[[ EXCERPT PROVIDED open ]]
Drug Induced Liver Injury-sim Initiative (DILI-sim)

At a Glance
  • Status: Active Consortium
  • Year Launched: 2011
  • Initiating Organization: Institute for Drug Safety Sciences
  • Initiator Type: Industry
  • No disease focus
  • Location: North America


DILI simThe DILI-sim Initiative is a precompetitive partnership between The Hamner Institutes for Health Sciences and a diverse set of stakeholders to develop a computational model that will predict whether new drug candidates will cause drug-induced liver injury (DILI) in patients. The goals of the initiative are to improve patient safety, reduce the need for animal testing, and reduce the costs and time necessary to develop new drugs. It is the intent of the initiative to make the model, in the form of DILIsym® software, broadly available so that it may be used by the pharmaceutical industry, the U.S. Food and Drug Administration (FDA), and other entities in academia, government, and industry.


The initiative represents a group of sponsoring organizations combining resources to support the development of the DILIsym — a mechanistic, mathematical model of drug-induced liver injury in mice, rats, humans, and dogs. The initiative is led by Paul B. Watkins, Director of the Hamner-University of North Carolina Institute for Drug Safety Sciences, located on the campus of The Hamner Institutes for Health Sciences in the heart of Research Triangle Park, N.C. Mechanistic modeling offers scientists the opportunity to organize information and readily tests hypotheses.

The vision for the initiative over the next three years is to build upon its foundation as a key resource in the pharmaceutical industry’s preclinical toolbox by further optimizing and enhancing the DILIsym for the prediction of less frequent human DILI that may only become evident in late-stage clinical development or post-marketing.
[[ EXCERPT PROVIDED closed ]]
[[ SUPPLIED INFORMATION open ]]
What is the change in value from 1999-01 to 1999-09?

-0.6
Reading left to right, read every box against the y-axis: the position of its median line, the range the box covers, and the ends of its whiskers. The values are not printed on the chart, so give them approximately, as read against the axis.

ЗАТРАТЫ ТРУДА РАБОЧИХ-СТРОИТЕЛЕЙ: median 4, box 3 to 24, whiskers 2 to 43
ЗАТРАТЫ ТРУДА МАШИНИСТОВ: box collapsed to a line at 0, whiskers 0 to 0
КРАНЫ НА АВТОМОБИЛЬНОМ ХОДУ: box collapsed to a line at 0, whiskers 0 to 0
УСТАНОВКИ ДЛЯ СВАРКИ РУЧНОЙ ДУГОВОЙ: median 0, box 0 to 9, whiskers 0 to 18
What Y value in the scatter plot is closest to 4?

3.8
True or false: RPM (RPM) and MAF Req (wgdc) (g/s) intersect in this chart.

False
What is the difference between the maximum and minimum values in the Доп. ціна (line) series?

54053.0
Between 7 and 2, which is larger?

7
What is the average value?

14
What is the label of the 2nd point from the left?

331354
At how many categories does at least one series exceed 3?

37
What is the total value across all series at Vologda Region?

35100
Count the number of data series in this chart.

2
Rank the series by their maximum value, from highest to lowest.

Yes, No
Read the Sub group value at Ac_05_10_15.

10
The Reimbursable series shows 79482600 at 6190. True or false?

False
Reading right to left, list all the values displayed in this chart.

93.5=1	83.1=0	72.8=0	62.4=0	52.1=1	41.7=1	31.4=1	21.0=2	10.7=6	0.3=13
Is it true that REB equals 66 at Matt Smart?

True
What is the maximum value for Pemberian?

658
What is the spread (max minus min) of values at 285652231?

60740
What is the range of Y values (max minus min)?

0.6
[[ SUPPLIED INFORMATION closed ]]
■ ACTIVITY LIST ■
a. According to the DILI-sim text, why does the initiative intend to make its model broadly available? Please answer in one to three sentences.
b. Decide whether each statement agrees with the DILI-sim text, answering yes or no and quoting the words that settle it: (i) The initiative was launched in 2011. (ii) DILIsym models drug-induced liver injury in humans only. (iii) The initiative is led by the Director of the Hamner-University of North Carolina Institute for Drug Safety Sciences.
The material above is separate from the DILI-sim text.

■ RESPONSES TO THE EXERCISE ■
a. The initiative intends to make the model, as DILIsym® software, broadly available so that the pharmaceutical industry, the U.S. Food and Drug Administration (FDA), and other entities in academia, government, and industry can use it.

b.
(i) Yes: "Year Launched: 2011"
(ii) No: "a mechanistic, mathematical model of drug-induced liver injury in mice, rats, humans, and dogs"
(iii) Yes: "The initiative is led by Paul B. Watkins, Director of the Hamner-University of North Carolina Institute for Drug Safety Sciences"